老獅子の持つ抑えられた権威となお感じられる力強さをもって、82歳のセルジウ・チェリビダッケは、指先、眉の動き、そして頭のうなずきだけで、ミュンヘン・フィルハーモニー管弦楽団の魅了された奏者たちを指揮する。この編成は、彼が1980年から音楽監督を務めていたものであり、ルーマニア出身の指揮者は1994年5月13日と14日に録音され、1996年8月14日に亡くなる2年前のことであった。

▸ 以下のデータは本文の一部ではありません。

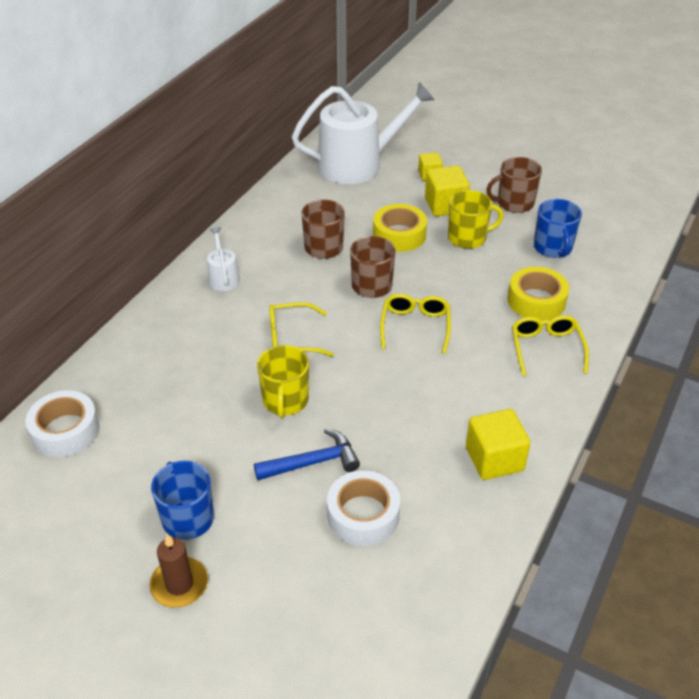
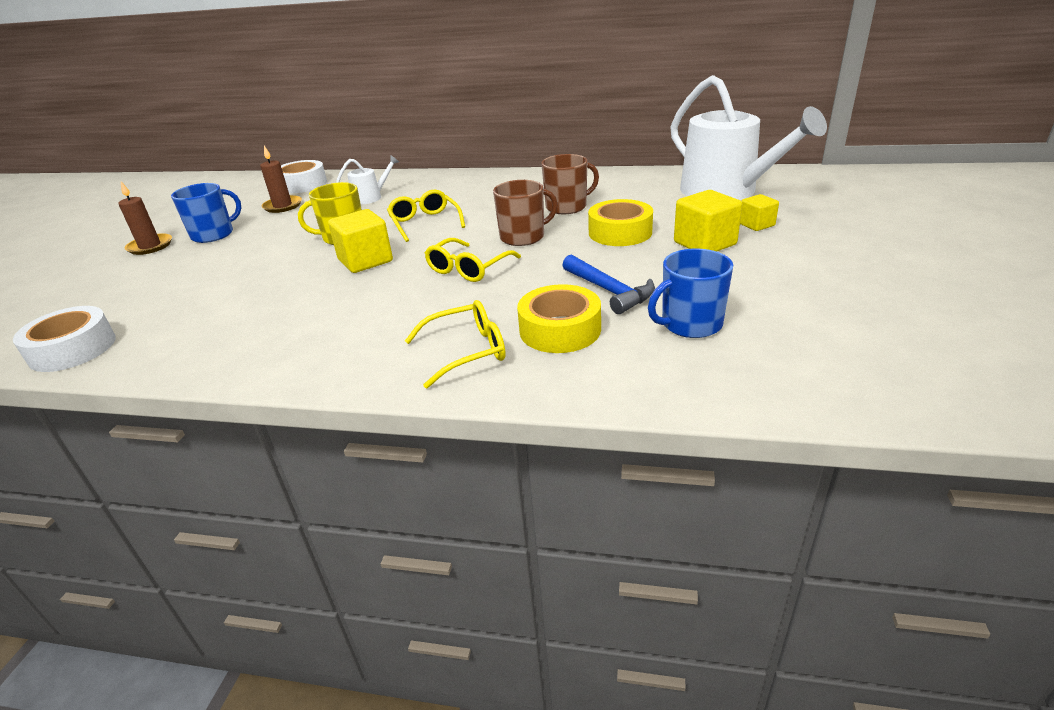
camera: 75 degrees right, 10 degrees down
white watering can [207,227,240,291] -> white watering can moved to [336,155,399,204]
blue hammer [254,428,360,480] -> blue hammer moved to [562,255,655,314]
white tape [327,470,400,546] -> white tape moved to [13,306,116,372]
yellow glasses [380,294,451,354] -> yellow glasses turned 135 degrees clockwise [425,238,521,282]
yellow mug [448,190,503,249] -> none
yellow cube [466,409,531,480] -> yellow cube moved to [328,209,393,273]
brown mug [486,157,542,213] -> none
none -> brown candle [260,145,302,213]

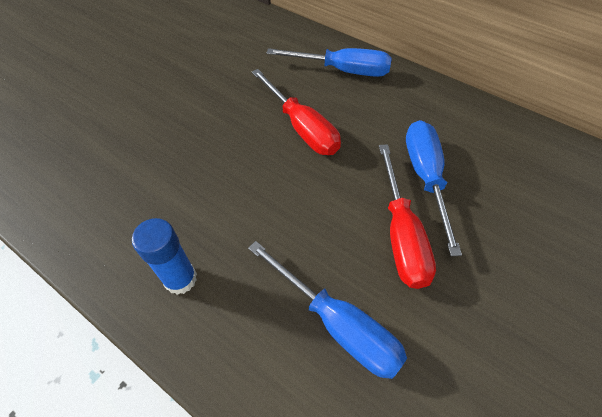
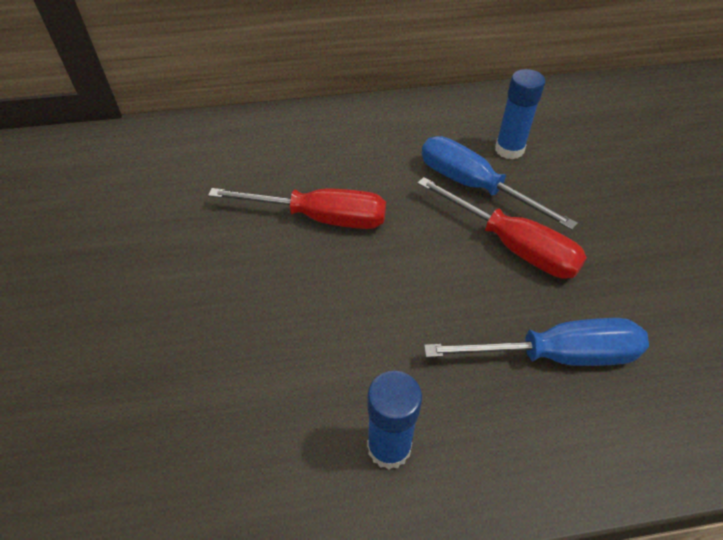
camera: 45 degrees left, 5 degrees down
blue screwdriver [266,48,392,77] -> none
none -> blue glue stick [495,69,545,159]

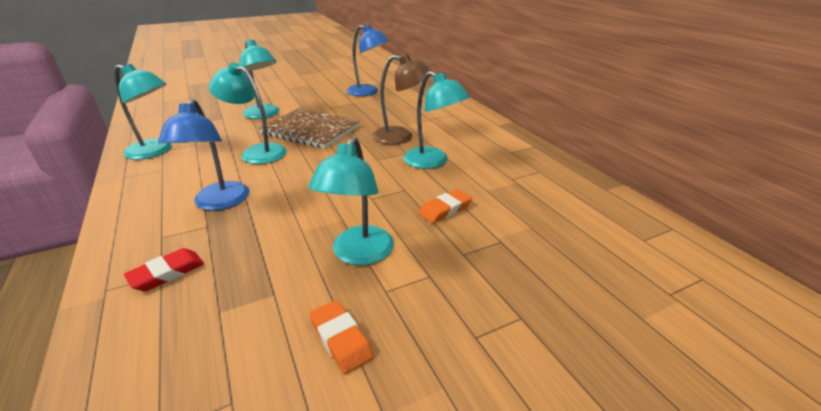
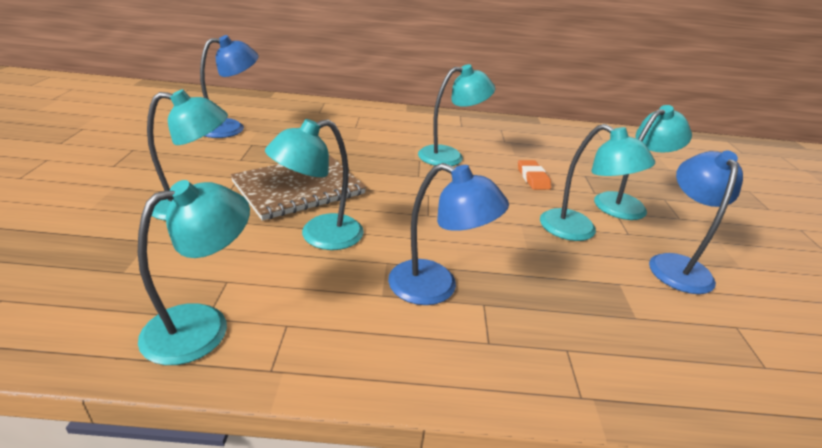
camera: 65 degrees left, 0 degrees up
red eraser [124,248,204,291] -> none
orange eraser [309,300,374,374] -> blue lamp [649,151,743,294]
brown lamp [372,54,432,145] -> none
none -> turquoise lamp [594,105,692,220]

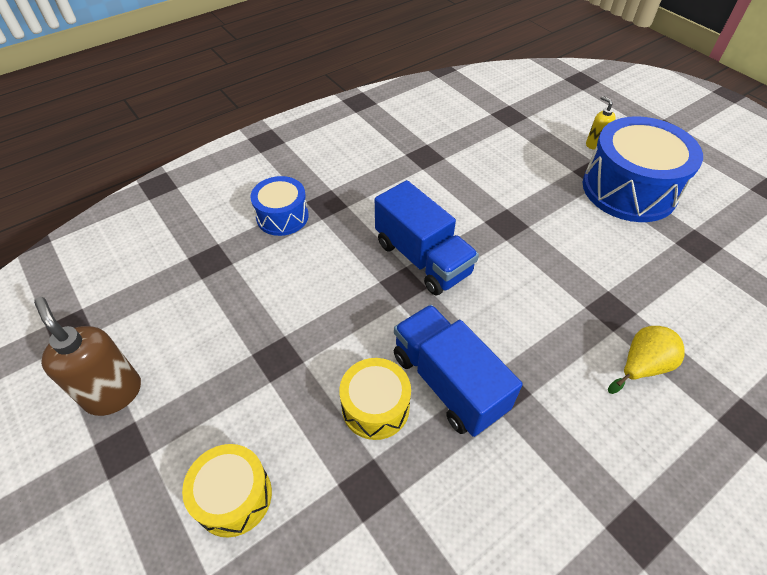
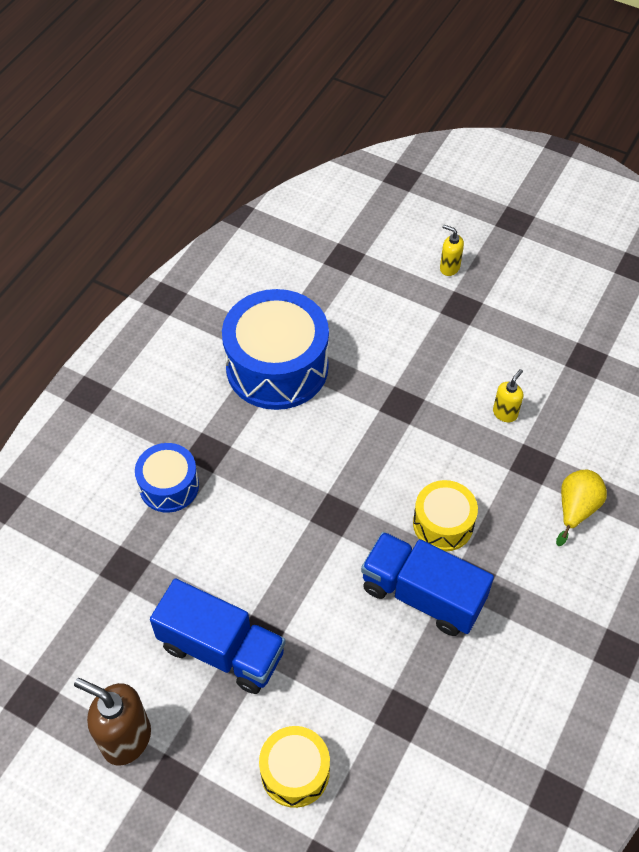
camera: 25 degrees left, 5 degrees up
yellow drum [339,358,411,440] -> yellow drum moved to [413,480,478,551]
blue truck [375,180,479,295] -> blue truck moved to [150,579,286,694]
blue drum [583,116,703,222] -> blue drum moved to [222,289,329,410]
none -> yellow soap dispenser [493,369,523,422]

この最後の撮影された演奏、真の音楽的遺産として、彼は想像上のスペインに触発されたフランスの音楽作品の魅力的な解釈を私たちに提供する。ラヴェルのアルボラーダ・デル・グラシオソ、スペイン狂詩曲、ボレロ、そしてドビュッシーの牧神の午後への前奏曲とイベリアである。
この素晴らしいプログラムは、すべてのセクションを歌わせ、作品の中間部すべてを引き出しながら、全体に同じ強烈な息吹と同じ巧みに調整された力を注ぎ込む彼の特別な才能によって支えられている。まるで水脈探しの棒を持つように、彼はオーケストラの中で最も温かい音色と微妙なフレージングを捉え、ラヴェルのボレロを古代の儀式のように指揮する。